But then there is still some local regulatory stuff, including islanding protection and metering (eg. You don't want your car feeding back into the grid when the local power is out and someone is working on the wires).
Afaik the CHAdeMO V2G units still haven't been approved locally.
Thanks. Interesting regarding the standard approval. Good info.
 
That's my understanding for the CHAdeMO unit.
I believe partially because it pulls DC from the car and thus has an inverter onboard to convert to AC

(Of course it still seems expensive compared to solar inverters).

Makes sense

And i guess like solar it will reduce in price in time as it becomes more widespread

At $10k it isnt a real cost effective equation
 
Agreed. It's about the same price as an (admittedly smaller) battery, but at least it won't drive away.
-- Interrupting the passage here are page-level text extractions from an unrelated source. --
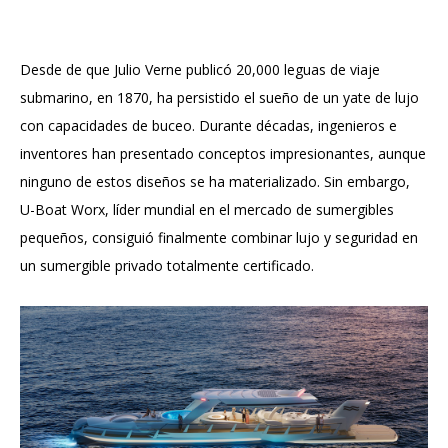
Desde de que Julio Verne publicó 20,000 leguas de viaje
submarino, en 1870, ha persistido el sueño de un yate de lujo
con capacidades de buceo. Durante décadas, ingenieros e
inventores han presentado conceptos impresionantes, aunque
ninguno de estos diseños se ha materializado. Sin embargo,
U-Boat Worx, líder mundial en el mercado de sumergibles
pequeños, consiguió finalmente combinar lujo y seguridad en
un sumergible privado totalmente certificado.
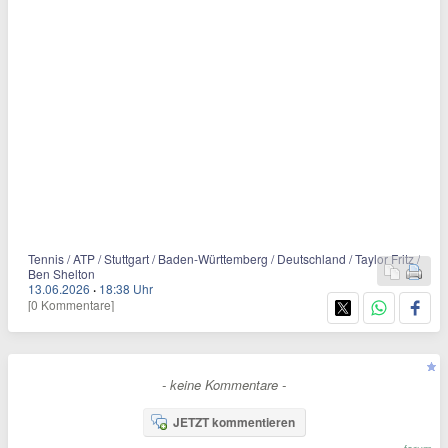
Tennis / ATP / Stuttgart / Baden-Württemberg / Deutschland / Taylor Fritz /
Ben Shelton
13.06.2026
·
18:38 Uhr
[0 Kommentare]
- keine Kommentare -
JETZT kommentieren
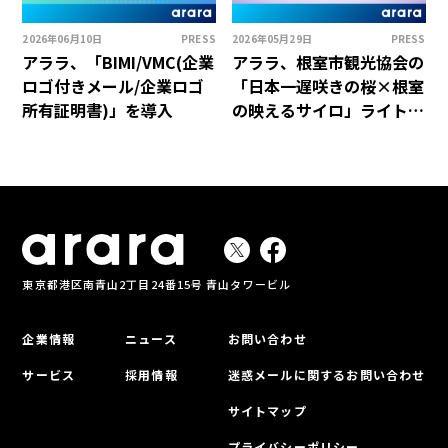
2026年06月10日
PRESS
2026年05月29日
PRESS
アララ、「BIMI/VMC(企業
アララ、根室市観光協会の
ロゴ付きメール/企業ロゴ
「日本一遅咲きの桜×根室
所有証明書)」を導入
の映えるサイロ」ライト
アップイベント用ARフォ
トフレームを制作
東京都港区南青山2丁目24番15号 青山タワービル
企業情報
ニュース
お問い合わせ
サービス
採用情報
迷惑メールに関するお問い合わせ
サイトマップ
プライバシーポリシー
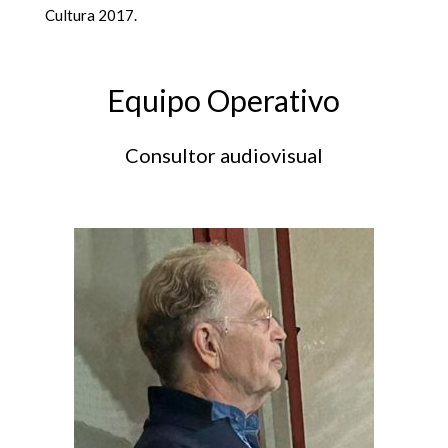
Cultura 2017.
Equipo Operativo
Consultor audiovisual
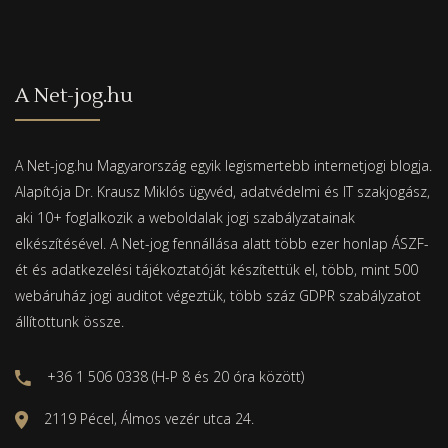
A Net-jog.hu
A Net-jog.hu Magyarország egyik legismertebb internetjogi blogja.
Alapítója Dr. Krausz Miklós ügyvéd, adatvédelmi és IT szakjogász,
aki 10+ foglalkozik a weboldalak jogi szabályzatainak
elkészítésével. A Net-jog fennállása alatt több ezer honlap ÁSZF-
ét és adatkezelési tájékoztatóját készítettük el, több, mint 500
webáruház jogi auditot végeztük, több száz GDPR szabályzatot
állítottunk össze.
+36 1 506 0338 (H-P 8 és 20 óra között)
2119 Pécel, Álmos vezér utca 24.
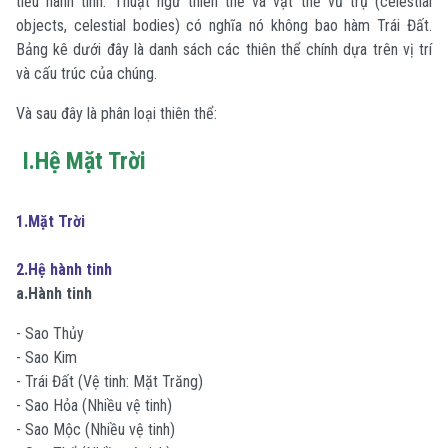
tiểu hành tinh. Thuật ngữ thiên thể và vật thể vũ trụ (celestial
objects, celestial bodies) có nghĩa nó không bao hàm Trái Đất.
Bảng kê dưới đây là danh sách các thiên thể chính dựa trên vị trí
và cấu trúc của chúng.
Và sau đây là phân loại thiên thể:
I.Hệ Mặt Trời
1.Mặt Trời
2.Hệ hành tinh
a.Hành tinh
- Sao Thủy
- Sao Kim
- Trái Đất (Vệ tinh: Mặt Trăng)
- Sao Hỏa (Nhiều vệ tinh)
- Sao Mộc (Nhiều vệ tinh)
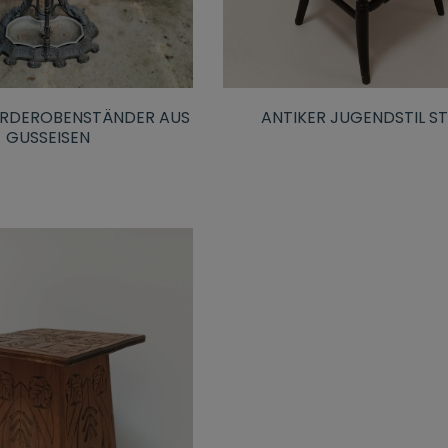
ANTIKER JUGENDSTIL S
ARDEROBENSTÄNDER AUS
GUSSEISEN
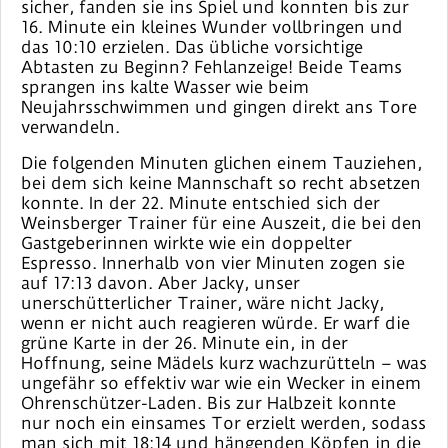
sicher, fanden sie ins Spiel und konnten bis zur
16. Minute ein kleines Wunder vollbringen und
das 10:10 erzielen. Das übliche vorsichtige
Abtasten zu Beginn? Fehlanzeige! Beide Teams
sprangen ins kalte Wasser wie beim
Neujahrsschwimmen und gingen direkt ans Tore
verwandeln.
Die folgenden Minuten glichen einem Tauziehen,
bei dem sich keine Mannschaft so recht absetzen
konnte. In der 22. Minute entschied sich der
Weinsberger Trainer für eine Auszeit, die bei den
Gastgeberinnen wirkte wie ein doppelter
Espresso. Innerhalb von vier Minuten zogen sie
auf 17:13 davon. Aber Jacky, unser
unerschütterlicher Trainer, wäre nicht Jacky,
wenn er nicht auch reagieren würde. Er warf die
grüne Karte in der 26. Minute ein, in der
Hoffnung, seine Mädels kurz wachzurütteln – was
ungefähr so effektiv war wie ein Wecker in einem
Ohrenschützer-Laden. Bis zur Halbzeit konnte
nur noch ein einsames Tor erzielt werden, sodass
man sich mit 18:14 und hängenden Köpfen in die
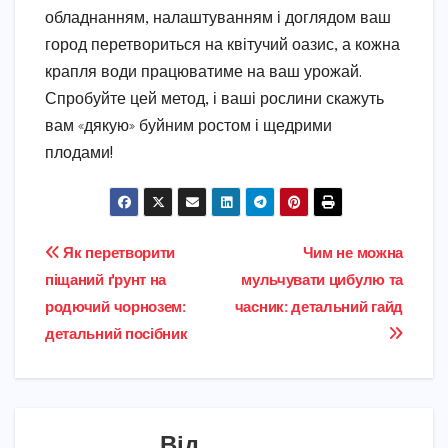
обладнанням, налаштуванням і доглядом ваш
город перетвориться на квітучий оазис, а кожна
крапля води працюватиме на ваш урожай.
Спробуйте цей метод, і ваші рослини скажуть
вам «дякую» буйним ростом і щедрими
плодами!
Навігація
Як перетворити
Чим не можна
піщаний ґрунт на
мульчувати цибулю та
записів
родючий чорнозем:
часник: детальний гайд
детальний посібник
Від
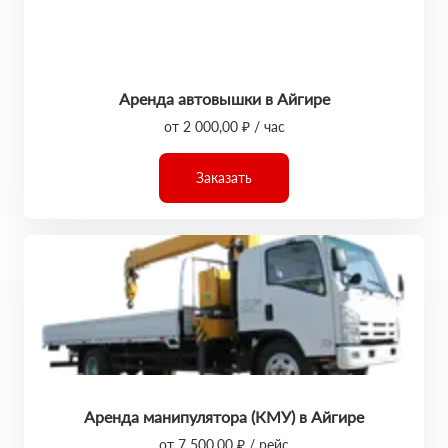
Аренда автовышки в Айгире
от 2 000,00 ₽ / час
Заказать
Аренда манипулятора (КМУ) в Айгире
от 7 500,00 ₽ / рейс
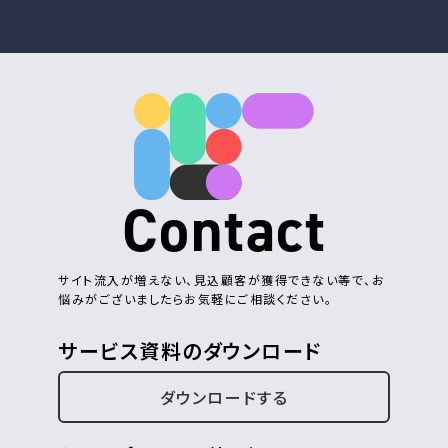
Contact
サイト流入が増えない、見込顧客が獲得できない等で、お
悩みがございましたらお気軽にご相談ください。
サービス資料のダウンロード
ダウンロードする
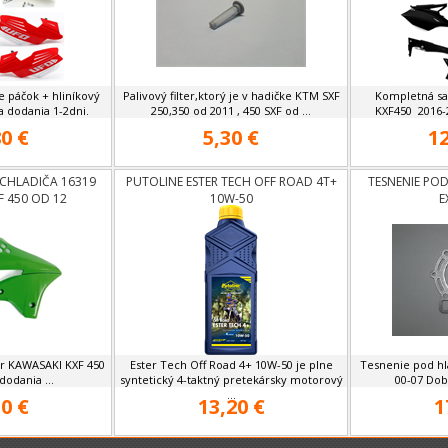
e páčok + hliníkový
Palivový filter,ktorý je v hadičke KTM SXF
Kompletná sa
a dodania 1-2dni.
250,350 od 2011 , 450 SXF od ...
KXF450 2016-2
0 €
5,30 €
12
 CHLADIČA 16319
PUTOLINE ESTER TECH OFF ROAD 4T+
TESNENIE POD
F 450 OD 12
10W-50
E
pár KAWASAKI KXF 450
Ester Tech Off Road 4+ 10W-50 je plne
Tesnenie pod hl
dodania ...
syntetický 4-taktný pretekársky motorový
00-07 Dob
...
0 €
13,20 €
1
I don't know enough about the CCS standard to know whether its also DC only.
Or whether there might be away to use AC (like the V2L features of some vehicles) to pull AC directly - which would seemingly be a cheaper solution.
 
I don't know enough about the CCS standard to know whether its also DC only.
Or whether there might be away to use AC (like the V2L features of some vehicles) to pull AC directly - which would seemingly be a cheaper solution.

My understanding ISO15118-20 with Bidirectional Power Transfer (BPT) supports both DC & AC (Subject to Vehicle Hardware of course). For AC_BPT there are GeneratorMode configuration parameters such as Single Phase/Three Phase, Grid Following (V2G)/Grid Forming (V2L, V2H) etc.
 
A mate made me aware of this today and I'd be keen to hear what the brains trust thinks about it. Does it appear sound or marketing announcement missing substance?
I'd ignore the V2G parts entirely - Tesla's don't do V2G at the moment, and there's no indication that this will change in the short or medium term; and V2G currently requires an external inverter which are expensive, not available in this country yet and count towards your total DC inverter limit imposed by your DNSP.

The other part sounds like they take wholesale rates and try to automatically charge your car when rates are low but still have the car available when you need it. It's pretty light on for important details - like who bears the risk here? Are they quoting you a (hopefully cheaper-than-off-peak!) flat rate, then taking the risk themselves?